In re Williams (Cal. Ct. App., Nov. 16, 2020, No. B303744) 2020 WL 6707335, at *1

Michael Williams was convicted by a jury of of two counts of first degree murder (Pen. Code, § 187, subd. (a))1 that he committed during a robbery when he was 21 years old. The jury found true the allegation that he personally used a firearm in the commission of the robbery (§ 12022.5, subd. (a)). It also found true the special circumstance allegations that he committed multiple murders (§ 190.2, subd. (a)(3)) and murder during the commission of robbery (§ 190.2, subd. (a)(17)). A court sentenced him to two consecutive terms of life without the possibility of parole (LWOP).

Summary: Williams, self-represented at the time, filed a petition for writ of habeas corpus on January 21, 2020. Williams asserted that the denial of a youth offender parole hearing under section 3051 violates his right to equal protection of the laws and constitutes cruel and unusual punishment. Under section 3051, subdivision (b), most inmates under age 26 at the time of their “controlling offense” become eligible for a youth offender parole hearing in their 15th, 20th, or 25th year of incarceration. The different statutory parole hearing dates depend on the offense. (§ 3051, subd. (b).) Section 3051, subdivision (h) is the exception to the rule. It excludes from youth offender parole hearings offenders, like petitioner, who are serving LWOP sentences for offenses committed “after the person had attained 18 years of age.”

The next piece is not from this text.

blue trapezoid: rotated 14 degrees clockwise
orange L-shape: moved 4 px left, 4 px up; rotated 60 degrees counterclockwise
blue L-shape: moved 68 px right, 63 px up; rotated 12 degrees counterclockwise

People V. O’Hearn (Cal. Ct. App., Nov. 9, 2020, No. A158676) 2020 WL 6556592, at *1–2

Patrick Sean O’Hearn appealed from the denial of his motion to vacate a guilty plea to charges of making a criminal threat. The Court of Appeal held that O’Hearn received ineffective assistance of counsel in the in his plea bargain and  reversed and and remanded  with directions for the superior court to conduct a trial on the charges.

The Underlying Offense

People v. Roldan (Cal. Ct. App., Oct. 30, 2020, No. B298570) 2020 WL 6375578, at *1

Summary: Marlon Roldan was convicted of second degree murder under an implied malice theory for killing a person while driving under the influence of alcohol (DUI). He filed a petition in the superior court for resentencing under Penal Code section 1170.95. He also requested appointment of counsel. The court found he was ineligible for relief as a matter of law because he was convicted under a theory of direct rather than vicarious liability. The court denied the petition without appointing counsel or holding an evidentiary hearing.

Roldan appealed claiming  that Penal Code section 1170.95 should apply to his conviction for DUI murder, and he should have been appointed counsel to assist with his petition. The Court of appeal disagreed and affirmed the tail court’s ruling.